A Lugol's iodine solution is an aqueous solution of elemental iodine and potassium iodide. This solution may be prepared in different strengths, typically $2{-}15~\%$, while the strength is determined by the content of elemental iodine (see this table from the Wikipedia article, but note that the first column's title is a bit misleading — the leftmost column lists the different strengths of Lugol's solution, and the other columns list the amount of the each constituent (iodine, iodide, total) in a solution of that strength).

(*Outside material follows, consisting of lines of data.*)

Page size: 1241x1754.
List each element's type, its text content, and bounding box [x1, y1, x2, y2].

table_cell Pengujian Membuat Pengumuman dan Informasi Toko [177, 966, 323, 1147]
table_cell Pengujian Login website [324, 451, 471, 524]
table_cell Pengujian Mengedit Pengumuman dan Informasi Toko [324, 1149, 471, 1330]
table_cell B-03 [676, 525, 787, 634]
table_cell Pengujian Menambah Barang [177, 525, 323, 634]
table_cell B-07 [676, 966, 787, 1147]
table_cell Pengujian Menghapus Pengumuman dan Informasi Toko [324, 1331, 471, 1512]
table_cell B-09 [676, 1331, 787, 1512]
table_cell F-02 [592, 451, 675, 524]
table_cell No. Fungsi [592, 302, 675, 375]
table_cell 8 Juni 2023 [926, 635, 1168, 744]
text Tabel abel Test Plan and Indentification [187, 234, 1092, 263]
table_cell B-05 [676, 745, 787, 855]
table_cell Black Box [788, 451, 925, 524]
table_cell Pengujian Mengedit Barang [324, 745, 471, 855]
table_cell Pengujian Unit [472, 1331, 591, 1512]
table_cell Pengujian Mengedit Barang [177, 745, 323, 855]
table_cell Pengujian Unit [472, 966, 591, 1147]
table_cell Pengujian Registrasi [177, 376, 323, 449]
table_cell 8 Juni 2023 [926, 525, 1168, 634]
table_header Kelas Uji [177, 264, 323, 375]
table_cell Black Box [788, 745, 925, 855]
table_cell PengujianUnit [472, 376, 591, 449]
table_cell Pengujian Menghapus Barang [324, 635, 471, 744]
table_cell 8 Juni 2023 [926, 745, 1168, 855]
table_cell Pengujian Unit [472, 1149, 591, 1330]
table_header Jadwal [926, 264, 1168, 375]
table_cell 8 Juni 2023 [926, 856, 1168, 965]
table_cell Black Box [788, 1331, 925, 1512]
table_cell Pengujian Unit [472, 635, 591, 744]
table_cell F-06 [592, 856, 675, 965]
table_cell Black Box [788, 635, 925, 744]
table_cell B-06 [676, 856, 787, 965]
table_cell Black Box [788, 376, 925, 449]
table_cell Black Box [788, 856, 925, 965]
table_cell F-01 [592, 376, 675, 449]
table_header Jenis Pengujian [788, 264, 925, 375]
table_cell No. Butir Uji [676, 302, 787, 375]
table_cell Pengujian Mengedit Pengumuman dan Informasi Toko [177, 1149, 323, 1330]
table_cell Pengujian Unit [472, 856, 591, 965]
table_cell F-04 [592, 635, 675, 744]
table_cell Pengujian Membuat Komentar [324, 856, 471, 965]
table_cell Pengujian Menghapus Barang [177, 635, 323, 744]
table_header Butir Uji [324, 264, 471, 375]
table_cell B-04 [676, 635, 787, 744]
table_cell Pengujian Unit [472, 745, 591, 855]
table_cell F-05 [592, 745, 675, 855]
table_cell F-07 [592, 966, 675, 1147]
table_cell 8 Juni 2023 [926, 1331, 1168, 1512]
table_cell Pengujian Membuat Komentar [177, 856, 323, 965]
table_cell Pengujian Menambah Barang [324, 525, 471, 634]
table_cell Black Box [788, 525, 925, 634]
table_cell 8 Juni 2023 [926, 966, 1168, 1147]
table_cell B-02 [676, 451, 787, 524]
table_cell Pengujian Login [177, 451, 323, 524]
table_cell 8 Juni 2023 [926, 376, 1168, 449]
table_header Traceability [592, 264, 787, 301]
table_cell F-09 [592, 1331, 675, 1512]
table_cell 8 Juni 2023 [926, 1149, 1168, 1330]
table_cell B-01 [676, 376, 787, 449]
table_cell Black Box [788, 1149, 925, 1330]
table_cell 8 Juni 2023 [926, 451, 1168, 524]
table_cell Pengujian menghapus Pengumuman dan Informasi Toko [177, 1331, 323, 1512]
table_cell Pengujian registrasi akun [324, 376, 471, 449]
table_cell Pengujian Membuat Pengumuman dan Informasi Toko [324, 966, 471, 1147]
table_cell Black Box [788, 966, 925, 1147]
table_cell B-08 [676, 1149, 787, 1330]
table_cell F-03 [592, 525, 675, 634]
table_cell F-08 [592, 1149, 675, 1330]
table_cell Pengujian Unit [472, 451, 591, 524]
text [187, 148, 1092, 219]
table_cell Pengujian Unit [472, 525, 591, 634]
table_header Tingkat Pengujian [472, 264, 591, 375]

Now, this is in essence an iodine solution, but it is prepared from iodine and potassium iodide due to solubility issues of elemental iodine. See this answer on Chemistry.SE to the question Preparation of iodine solution for a simple and concise explanation.
For the calculation of the amount of iodine and potassium iodide in solution, let us take $5~\%$ Lugol's solution, which is prepared from 5 grams of iodine and 7.5 grams of potassium iodide in $\pu{100 mL}$.
If we have $\pu{5 g}\ (\pu{5000 mg})$ of iodine and $\pu{7.5 g}\ (\pu{7500 mg})$ of potassium iodide in $\pu{100 mL}$, then after dividing by $100$, we have $\pu{50 mg}$ of iodine and $\pu{75 mg}$ of potassium iodide in $\pu{1 mL}$.
Since the commonly accepted volume of one drop is $1/20\ (5~\%)$ of $\pu{1 mL}$, then by multiplying $\pu{50 mg}$ and $\pu{75 mg}$ by $0.05$, we get $\pu{2.5 mg}$ of iodine and $\pu{3.75 mg}$ of potassium iodide in one drop of the solution.
For better clarity, here is the calculation again for I2 content:
$$\frac{\pu{5 g}}{\pu{100 ml}}\cdot \frac{\pu{1000 mg}}{\pu{1 g}} = \frac{\pu{50 mg}}{\pu{1 mL}} \\ \Longrightarrow \frac{\pu{50 mg}}{\pu{1 mL}}\cdot \frac{\pu{1 mL}}{\pu{20 drops}} = \frac{\pu{2.5 mg}}{\pu{1 drop}}$$
Do the same for $\pu{7.5 g}$ of potassium iodide to get $\pu{3.75 mg/drop}$.
A word about the actual iodine content of the solution following Jan's comment:
In principle, masses can always be added up (unlike volumes, which should not be added up, due to possible interactions between certain solvents — see here).
Therefore, we can say that the total mass of solutes in one drop is $$\pu{2.5mg}+\pu{3.75 mg} = \pu{6.25 mg}$$ ($\pu{12.5 mg}$ in two drops, per OP question). However, we cannot say that two drops contain $\pu{12.5 mg}$ of iodine, because the solution contains both elemental iodine (I2) and potassium iodide (KI), which are two different constituents. Since KI's role in the solution is to facilitate dissolution of elemental iodine molecules (see description of chemical properties, including equations, here), iodide content is irrelevant and the solution's strength reflects only iodine's content.
In other words, $\pu{12.5 mg}$ is the total quantity of solutes in two drops of Lugol's solution, but this quantity has no practical meaning, since the active ingredient is iodine, and its amount in 2 drops of $5~\%$ Lugol's solution is $\pu{5 mg}$.